Edge detection in computer vision localizes significant grey‑level variations and is essential for 3D reconstruction, motion analysis, recognition, enhancement, registration, and compression, yet it requires smoothing and differentiation—an ill‑conditioned process that loses information—making it hard to devise a universally effective algorithm, so many detectors with varied mathematical properties have been developed over time. This paper reviews the current state of understanding of edge detection. The authors outline an overview of edge detection research, covering edge definitions, detector properties, detection methodology, the interplay between edges and detectors, and implementations of existing detectors.

Abstract

In computer vision and image processing, edge detection concerns the localization of significant variations of the grey level image and the identification of the physical phenomena that originated them. This information is very useful for applications in 3D reconstruction, motion, recognition, image enhancement and restoration, image registration, image compression, and so on. Usually, edge detection requires smoothing and differentiation of the image.
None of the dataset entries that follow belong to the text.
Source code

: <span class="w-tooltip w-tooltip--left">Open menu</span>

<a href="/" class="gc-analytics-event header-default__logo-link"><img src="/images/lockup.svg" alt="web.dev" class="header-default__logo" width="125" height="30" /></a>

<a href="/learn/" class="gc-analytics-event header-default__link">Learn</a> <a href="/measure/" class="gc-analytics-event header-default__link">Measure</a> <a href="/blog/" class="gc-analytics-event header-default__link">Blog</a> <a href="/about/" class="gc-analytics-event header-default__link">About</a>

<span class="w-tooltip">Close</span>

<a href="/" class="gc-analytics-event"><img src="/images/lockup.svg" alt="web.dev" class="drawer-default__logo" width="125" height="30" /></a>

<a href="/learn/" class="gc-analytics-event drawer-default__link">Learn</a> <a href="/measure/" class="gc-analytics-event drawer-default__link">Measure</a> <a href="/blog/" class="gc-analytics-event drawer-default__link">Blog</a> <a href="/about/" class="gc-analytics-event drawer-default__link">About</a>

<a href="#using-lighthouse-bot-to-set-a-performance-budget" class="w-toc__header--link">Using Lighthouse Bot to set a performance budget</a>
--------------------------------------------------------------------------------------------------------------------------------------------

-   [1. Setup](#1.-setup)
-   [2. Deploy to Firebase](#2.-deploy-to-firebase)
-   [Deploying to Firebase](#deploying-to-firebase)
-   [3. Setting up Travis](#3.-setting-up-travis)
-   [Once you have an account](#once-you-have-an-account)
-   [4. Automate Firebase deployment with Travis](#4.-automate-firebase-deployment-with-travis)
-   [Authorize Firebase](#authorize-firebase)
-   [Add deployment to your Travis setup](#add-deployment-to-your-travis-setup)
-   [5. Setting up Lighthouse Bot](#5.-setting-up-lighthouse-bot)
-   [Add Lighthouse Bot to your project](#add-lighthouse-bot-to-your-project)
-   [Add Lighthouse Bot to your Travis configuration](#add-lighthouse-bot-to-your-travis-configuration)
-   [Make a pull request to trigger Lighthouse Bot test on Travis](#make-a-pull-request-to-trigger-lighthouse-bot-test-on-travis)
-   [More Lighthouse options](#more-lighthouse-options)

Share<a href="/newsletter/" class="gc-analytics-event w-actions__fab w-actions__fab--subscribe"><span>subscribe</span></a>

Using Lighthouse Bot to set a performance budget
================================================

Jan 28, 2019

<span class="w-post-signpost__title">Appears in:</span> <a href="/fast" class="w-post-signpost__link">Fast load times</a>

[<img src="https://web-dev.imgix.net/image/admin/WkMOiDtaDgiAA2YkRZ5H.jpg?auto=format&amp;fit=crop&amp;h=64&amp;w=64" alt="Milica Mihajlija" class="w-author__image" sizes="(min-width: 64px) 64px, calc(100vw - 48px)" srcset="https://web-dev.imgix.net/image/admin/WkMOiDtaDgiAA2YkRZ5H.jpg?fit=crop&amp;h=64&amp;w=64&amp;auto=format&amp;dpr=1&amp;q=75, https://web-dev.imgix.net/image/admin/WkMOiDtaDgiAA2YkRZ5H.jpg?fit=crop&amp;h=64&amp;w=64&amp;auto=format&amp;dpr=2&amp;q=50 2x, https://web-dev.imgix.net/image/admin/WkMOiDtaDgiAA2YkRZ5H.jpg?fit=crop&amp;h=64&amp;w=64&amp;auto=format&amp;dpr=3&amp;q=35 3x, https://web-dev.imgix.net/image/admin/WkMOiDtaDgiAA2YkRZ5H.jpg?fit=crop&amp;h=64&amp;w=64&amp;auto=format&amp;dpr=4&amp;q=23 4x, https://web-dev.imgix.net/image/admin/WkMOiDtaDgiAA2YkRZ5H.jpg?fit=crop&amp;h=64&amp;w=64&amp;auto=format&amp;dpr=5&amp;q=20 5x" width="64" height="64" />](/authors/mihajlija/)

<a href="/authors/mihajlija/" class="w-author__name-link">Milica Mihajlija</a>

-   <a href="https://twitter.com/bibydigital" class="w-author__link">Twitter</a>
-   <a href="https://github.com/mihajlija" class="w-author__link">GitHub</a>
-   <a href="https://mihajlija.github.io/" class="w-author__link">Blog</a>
Differentiation is an ill-conditioned problem and smoothing results in a loss of information. It is difficult to design a general edge detection algorithm which performs well in many contexts and captures the requirements of subsequent processing stages. Consequently, over the history of digital image processing a variety of edge detectors have been devised which differ in their mathematical and algorithmic properties. This paper is an account of the current state of our understanding of edge detection. We propose an overview of research in edge detection: edge definition, properties of detectors, the methodology of edge detection, the mutual influence between edges and detectors, and existing edge detectors and their implementation.